Réunies par le Belge Jean-Louis Rouhart, plus de 300 lettres écrites par des inconnus internés dans des camps d’extermination nazis plongent le lecteur au coeur du monde concentrationnaire. Un témoignage humain exceptionnel.

« Chère Lieschen, cher fils, dans une heure, je ne serai plus. Je me trouve ici, je ne sais pas où sera ma tombe. Je peux à peine écrire, tu es trop jeune pour devenir veuve. Eduque mon petit garçon pour qu’il devienne un honnête homme. […] Pense à notre garçon, c’est pour lui que tu dois vivre. […] Pense que je suis tombé au combat et dis cela aussi à Hänschen. Plus tard, tu pourras lui dire la vérité. Je n’ai maintenant plus rien à te dire. Mes lèvres t’ont donné le dernier baiser. Adieu. » Quand Johann Heinen rédige sa lettre dans la nuit du 7 au 8 septembre 1938, il est détenu au camp de déportation de Sachsenhausen, près de Berlin. Il a été arrêté par la Gestapo, parce qu’il a refusé, pour des raisons politiques, de participer à des travaux de terrassement prévus pour la défense antiaérienne. Heinrich Himmler veut en faire un exemple et ordonne que Johann Heinen soit fusillé immédiatement.
================================
- Travail demandé -
1 > D'après l'extrait, dans quel camp Johann Heinen est-il détenu lorsqu'il rédige sa lettre ?
2 > Recopiez mot pour mot le passage de l'extrait qui va de « Réunies par le » jusqu'à « témoignage humain exceptionnel. » inclus.
Appuyez-vous uniquement sur l'extrait pour répondre.
================================
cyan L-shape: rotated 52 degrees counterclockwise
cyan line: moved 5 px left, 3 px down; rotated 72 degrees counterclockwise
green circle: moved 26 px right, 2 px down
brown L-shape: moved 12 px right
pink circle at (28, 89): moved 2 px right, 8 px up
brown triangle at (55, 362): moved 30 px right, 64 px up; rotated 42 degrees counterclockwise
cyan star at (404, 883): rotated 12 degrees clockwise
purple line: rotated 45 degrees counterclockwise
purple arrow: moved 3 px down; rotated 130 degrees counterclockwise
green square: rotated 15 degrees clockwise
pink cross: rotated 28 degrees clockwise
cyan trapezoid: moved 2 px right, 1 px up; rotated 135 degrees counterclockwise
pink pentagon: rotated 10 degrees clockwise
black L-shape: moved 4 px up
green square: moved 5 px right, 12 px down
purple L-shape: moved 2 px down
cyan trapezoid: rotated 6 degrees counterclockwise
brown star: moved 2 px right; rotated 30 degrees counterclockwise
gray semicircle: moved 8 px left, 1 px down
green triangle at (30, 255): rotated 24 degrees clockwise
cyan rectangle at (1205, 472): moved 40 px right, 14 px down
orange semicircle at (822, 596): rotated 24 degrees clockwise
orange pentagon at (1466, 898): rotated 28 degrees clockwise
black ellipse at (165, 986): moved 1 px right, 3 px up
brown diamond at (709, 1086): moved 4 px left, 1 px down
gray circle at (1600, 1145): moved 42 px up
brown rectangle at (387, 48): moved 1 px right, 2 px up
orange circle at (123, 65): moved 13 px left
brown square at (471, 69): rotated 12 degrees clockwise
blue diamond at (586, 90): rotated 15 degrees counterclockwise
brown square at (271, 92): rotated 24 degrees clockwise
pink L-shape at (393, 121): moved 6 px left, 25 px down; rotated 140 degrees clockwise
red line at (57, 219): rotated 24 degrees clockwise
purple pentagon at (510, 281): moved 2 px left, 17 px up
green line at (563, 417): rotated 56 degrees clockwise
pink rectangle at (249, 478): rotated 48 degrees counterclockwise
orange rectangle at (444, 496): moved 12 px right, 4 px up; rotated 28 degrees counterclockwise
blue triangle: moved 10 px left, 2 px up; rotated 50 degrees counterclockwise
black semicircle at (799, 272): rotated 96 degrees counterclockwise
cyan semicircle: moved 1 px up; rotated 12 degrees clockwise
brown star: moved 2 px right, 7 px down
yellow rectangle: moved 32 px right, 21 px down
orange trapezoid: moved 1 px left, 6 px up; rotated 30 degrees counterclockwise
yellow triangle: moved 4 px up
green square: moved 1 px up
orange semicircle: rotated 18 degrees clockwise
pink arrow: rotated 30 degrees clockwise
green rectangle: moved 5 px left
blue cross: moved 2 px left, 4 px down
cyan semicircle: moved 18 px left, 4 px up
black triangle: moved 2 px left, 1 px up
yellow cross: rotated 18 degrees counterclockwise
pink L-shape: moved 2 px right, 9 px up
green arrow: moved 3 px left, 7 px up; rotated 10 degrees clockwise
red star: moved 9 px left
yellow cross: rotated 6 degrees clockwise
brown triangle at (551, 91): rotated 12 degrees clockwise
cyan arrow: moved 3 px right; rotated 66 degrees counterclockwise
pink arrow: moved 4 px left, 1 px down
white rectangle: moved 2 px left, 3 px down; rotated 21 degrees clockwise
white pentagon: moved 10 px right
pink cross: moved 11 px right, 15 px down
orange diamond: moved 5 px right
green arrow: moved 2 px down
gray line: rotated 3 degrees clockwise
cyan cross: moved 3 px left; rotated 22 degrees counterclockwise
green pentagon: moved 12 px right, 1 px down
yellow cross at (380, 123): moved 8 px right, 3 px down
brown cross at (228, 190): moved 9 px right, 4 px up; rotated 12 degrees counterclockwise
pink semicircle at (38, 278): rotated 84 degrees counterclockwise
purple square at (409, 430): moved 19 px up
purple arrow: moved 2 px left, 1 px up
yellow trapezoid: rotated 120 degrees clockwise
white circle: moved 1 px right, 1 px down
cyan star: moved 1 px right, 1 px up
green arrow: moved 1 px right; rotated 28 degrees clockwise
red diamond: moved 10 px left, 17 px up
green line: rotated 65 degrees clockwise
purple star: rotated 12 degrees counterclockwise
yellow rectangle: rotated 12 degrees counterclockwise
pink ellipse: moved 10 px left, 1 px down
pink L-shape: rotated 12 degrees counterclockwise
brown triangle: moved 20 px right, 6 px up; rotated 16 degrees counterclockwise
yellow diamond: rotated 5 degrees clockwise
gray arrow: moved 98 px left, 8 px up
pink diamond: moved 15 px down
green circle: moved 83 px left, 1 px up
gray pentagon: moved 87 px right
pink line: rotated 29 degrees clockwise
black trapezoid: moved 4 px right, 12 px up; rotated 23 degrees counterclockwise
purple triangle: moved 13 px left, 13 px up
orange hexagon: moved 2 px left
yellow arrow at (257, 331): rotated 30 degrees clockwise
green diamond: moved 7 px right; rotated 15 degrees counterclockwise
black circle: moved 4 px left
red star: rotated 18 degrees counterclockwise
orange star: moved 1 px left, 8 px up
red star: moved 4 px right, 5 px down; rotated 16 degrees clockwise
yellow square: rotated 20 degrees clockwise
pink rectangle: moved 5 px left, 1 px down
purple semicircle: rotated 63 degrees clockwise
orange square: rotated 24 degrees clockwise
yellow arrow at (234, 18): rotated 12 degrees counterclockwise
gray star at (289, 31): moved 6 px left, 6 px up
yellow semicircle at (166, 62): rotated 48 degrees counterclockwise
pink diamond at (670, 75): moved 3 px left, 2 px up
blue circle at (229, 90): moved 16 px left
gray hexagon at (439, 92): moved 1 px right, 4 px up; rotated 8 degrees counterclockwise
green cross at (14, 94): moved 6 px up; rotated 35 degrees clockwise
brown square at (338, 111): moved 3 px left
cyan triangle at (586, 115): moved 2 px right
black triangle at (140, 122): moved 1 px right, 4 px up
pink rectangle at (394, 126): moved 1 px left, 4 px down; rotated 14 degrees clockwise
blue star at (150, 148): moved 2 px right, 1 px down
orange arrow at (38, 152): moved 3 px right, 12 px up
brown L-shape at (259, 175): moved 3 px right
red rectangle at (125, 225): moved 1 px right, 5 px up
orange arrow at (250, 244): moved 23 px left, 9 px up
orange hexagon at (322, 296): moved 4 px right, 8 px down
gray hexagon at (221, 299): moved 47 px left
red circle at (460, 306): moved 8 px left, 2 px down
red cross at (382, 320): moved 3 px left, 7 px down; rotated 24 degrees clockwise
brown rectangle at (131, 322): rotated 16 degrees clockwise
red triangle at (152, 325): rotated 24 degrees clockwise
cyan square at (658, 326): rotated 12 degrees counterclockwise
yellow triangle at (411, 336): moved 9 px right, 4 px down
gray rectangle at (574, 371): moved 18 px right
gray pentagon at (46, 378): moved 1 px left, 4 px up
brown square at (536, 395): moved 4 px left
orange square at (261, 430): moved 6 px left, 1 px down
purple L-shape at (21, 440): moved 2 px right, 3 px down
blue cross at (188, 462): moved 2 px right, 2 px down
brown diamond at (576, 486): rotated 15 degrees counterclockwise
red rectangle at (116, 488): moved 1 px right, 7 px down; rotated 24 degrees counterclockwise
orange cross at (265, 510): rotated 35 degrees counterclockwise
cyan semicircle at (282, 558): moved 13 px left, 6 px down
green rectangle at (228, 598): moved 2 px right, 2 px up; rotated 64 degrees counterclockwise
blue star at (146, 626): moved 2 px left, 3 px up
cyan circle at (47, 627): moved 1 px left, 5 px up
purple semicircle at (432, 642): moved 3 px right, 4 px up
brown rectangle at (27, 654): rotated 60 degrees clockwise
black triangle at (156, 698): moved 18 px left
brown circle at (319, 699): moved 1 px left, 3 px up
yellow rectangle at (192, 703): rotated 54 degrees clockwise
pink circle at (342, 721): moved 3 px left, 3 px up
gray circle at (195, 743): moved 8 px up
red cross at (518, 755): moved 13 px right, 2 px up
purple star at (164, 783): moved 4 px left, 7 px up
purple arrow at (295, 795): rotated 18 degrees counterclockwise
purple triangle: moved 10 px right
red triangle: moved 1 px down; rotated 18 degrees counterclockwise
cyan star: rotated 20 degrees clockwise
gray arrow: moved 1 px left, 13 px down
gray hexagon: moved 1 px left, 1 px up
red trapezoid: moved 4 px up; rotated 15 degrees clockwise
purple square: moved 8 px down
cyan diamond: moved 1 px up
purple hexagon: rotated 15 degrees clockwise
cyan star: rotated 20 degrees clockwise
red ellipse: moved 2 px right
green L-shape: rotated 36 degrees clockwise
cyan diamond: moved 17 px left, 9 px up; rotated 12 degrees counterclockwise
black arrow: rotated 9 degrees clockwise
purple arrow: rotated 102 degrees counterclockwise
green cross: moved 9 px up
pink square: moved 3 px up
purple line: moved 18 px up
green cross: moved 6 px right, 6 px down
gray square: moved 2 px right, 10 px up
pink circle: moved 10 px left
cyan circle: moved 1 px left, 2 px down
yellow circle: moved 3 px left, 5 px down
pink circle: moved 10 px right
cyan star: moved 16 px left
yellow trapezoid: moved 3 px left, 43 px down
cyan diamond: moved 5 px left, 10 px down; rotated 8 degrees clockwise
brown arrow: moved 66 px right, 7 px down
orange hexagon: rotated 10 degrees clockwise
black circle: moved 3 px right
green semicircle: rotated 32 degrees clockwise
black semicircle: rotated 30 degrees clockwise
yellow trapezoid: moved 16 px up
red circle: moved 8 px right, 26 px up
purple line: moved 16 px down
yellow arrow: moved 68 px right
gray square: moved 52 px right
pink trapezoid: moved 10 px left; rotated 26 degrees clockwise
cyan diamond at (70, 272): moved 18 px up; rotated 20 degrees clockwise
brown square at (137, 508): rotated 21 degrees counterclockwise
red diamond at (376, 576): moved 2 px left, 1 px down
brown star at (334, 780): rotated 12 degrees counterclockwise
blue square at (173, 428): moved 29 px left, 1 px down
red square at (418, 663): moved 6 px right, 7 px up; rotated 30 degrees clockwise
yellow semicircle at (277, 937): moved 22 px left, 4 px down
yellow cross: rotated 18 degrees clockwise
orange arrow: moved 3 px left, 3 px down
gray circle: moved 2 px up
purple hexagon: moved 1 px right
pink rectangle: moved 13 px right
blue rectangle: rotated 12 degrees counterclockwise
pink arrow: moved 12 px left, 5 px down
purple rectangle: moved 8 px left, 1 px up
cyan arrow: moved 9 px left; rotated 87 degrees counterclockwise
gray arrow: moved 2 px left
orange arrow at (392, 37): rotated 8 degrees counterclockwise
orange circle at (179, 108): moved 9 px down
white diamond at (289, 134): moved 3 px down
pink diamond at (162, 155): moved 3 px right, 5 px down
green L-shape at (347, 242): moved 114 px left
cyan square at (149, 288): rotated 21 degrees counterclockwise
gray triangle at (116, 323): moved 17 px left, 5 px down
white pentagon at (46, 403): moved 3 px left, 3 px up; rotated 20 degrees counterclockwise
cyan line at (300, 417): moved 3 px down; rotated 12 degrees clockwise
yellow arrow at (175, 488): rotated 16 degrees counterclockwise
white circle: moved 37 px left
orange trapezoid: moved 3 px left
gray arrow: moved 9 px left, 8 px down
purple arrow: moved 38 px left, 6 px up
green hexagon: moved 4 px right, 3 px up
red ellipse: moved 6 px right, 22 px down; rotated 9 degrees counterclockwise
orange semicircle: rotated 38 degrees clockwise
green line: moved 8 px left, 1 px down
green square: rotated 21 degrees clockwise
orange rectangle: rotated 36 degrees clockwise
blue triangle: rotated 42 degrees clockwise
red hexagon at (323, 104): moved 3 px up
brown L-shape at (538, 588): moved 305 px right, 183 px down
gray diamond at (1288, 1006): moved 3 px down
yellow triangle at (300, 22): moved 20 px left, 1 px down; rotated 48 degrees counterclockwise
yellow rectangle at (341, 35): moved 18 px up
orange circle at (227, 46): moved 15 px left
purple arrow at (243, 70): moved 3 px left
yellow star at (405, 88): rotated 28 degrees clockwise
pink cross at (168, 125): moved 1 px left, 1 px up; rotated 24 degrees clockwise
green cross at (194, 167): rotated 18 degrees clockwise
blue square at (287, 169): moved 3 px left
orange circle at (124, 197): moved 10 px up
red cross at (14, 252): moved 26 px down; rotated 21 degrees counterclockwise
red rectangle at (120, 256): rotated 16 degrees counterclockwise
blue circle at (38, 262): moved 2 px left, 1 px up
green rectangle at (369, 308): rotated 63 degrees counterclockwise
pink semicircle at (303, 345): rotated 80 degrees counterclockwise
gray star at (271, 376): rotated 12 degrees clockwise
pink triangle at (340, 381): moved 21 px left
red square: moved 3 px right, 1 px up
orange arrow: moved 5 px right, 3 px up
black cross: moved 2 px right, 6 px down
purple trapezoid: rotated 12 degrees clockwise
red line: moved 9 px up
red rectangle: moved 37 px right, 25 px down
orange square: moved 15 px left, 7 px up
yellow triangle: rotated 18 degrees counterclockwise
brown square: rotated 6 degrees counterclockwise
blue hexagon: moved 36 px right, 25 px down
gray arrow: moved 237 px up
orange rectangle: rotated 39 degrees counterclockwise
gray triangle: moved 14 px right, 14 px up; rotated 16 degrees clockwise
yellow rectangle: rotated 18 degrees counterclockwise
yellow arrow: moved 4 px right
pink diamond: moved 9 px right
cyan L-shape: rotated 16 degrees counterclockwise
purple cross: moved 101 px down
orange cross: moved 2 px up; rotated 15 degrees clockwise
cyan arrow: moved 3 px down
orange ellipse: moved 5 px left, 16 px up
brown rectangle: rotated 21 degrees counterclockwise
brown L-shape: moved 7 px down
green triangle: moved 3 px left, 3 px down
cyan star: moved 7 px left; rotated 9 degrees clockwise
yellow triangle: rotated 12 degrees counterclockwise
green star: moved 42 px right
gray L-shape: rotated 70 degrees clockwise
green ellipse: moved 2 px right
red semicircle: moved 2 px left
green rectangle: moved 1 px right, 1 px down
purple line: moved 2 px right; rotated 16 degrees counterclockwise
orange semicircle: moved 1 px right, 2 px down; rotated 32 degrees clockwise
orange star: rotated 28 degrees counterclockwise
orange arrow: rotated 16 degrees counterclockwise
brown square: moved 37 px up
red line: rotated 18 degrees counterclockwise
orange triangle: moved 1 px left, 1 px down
================================
- Réponses attendues -
1 > Au camp de déportation de Sachsenhausen, près de Berlin.

2 >
Réunies par le Belge Jean-Louis Rouhart, plus de 300 lettres écrites par des inconnus internés dans des camps d’extermination nazis plongent le lecteur au coeur du monde concentrationnaire. Un témoignage humain exceptionnel.